Work required:
Reproduce, without any changes, the lines from the one containing "режимных моментов; (хотелось" through the one containing "образцу рассказывать о", including both of those lines.

↓↓↓

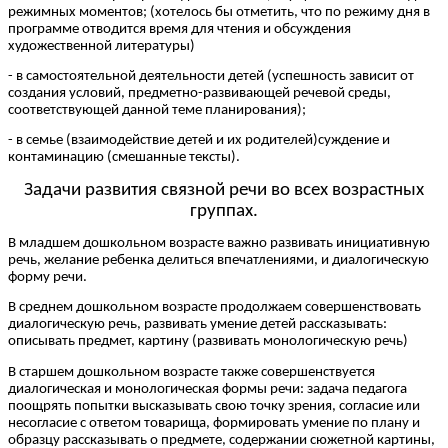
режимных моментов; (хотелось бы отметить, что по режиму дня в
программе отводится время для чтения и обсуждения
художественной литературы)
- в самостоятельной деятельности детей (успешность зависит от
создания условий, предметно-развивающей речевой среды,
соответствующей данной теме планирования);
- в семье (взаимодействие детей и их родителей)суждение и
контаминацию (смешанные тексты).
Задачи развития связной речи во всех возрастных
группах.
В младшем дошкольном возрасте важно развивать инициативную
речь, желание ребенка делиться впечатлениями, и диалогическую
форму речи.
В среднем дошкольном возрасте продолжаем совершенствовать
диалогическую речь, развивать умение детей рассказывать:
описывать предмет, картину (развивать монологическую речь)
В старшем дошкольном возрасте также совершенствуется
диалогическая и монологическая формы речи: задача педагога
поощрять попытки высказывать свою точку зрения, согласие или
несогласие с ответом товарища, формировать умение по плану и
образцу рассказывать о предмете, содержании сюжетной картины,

↑↑↑
↓↓↓

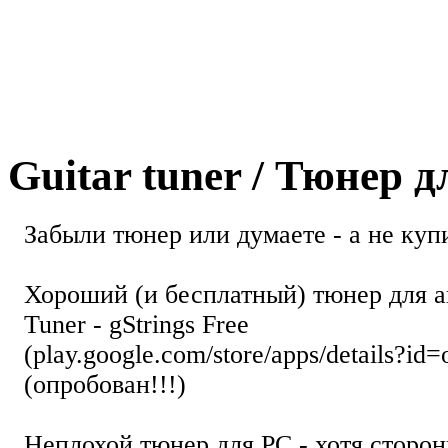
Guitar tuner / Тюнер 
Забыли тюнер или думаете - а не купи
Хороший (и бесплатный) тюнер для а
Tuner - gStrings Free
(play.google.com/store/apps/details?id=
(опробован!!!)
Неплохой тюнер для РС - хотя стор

↑↑↑
↓↓↓

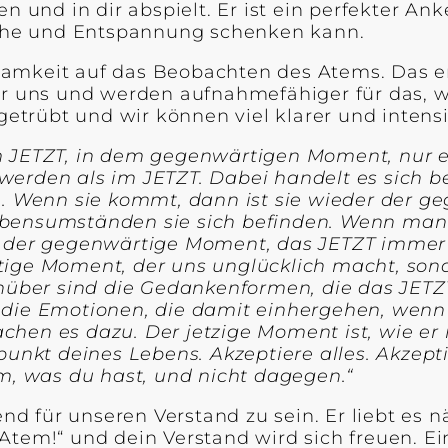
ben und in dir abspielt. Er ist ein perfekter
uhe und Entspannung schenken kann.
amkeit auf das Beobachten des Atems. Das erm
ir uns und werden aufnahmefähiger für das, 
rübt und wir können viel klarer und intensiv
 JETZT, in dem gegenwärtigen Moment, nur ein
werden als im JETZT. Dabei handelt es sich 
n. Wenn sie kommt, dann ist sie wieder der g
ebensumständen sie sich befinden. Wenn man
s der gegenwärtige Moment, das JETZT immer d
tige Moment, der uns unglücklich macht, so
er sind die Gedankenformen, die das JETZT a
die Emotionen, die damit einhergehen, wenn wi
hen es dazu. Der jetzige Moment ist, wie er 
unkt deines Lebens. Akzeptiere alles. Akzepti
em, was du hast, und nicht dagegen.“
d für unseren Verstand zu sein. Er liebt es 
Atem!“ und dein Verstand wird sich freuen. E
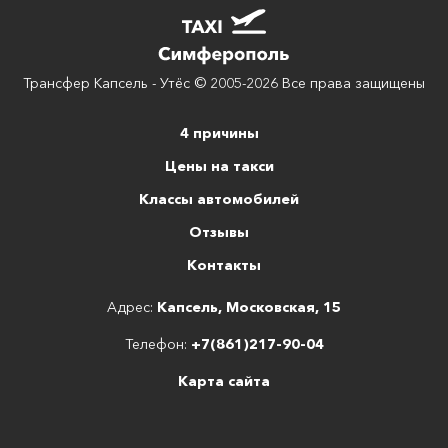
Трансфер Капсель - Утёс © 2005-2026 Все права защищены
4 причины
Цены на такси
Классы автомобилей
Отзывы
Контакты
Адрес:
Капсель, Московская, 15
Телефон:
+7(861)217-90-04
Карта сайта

↑↑↑

Response:
режимных моментов; (хотелось бы отметить, что по режиму дня в
программе отводится время для чтения и обсуждения
художественной литературы)
- в самостоятельной деятельности детей (успешность зависит от
создания условий, предметно-развивающей речевой среды,
соответствующей данной теме планирования);
- в семье (взаимодействие детей и их родителей)суждение и
контаминацию (смешанные тексты).
Задачи развития связной речи во всех возрастных
группах.
В младшем дошкольном возрасте важно развивать инициативную
речь, желание ребенка делиться впечатлениями, и диалогическую
форму речи.
В среднем дошкольном возрасте продолжаем совершенствовать
диалогическую речь, развивать умение детей рассказывать:
описывать предмет, картину (развивать монологическую речь)
В старшем дошкольном возрасте также совершенствуется
диалогическая и монологическая формы речи: задача педагога
поощрять попытки высказывать свою точку зрения, согласие или
несогласие с ответом товарища, формировать умение по плану и
образцу рассказывать о предмете, содержании сюжетной картины,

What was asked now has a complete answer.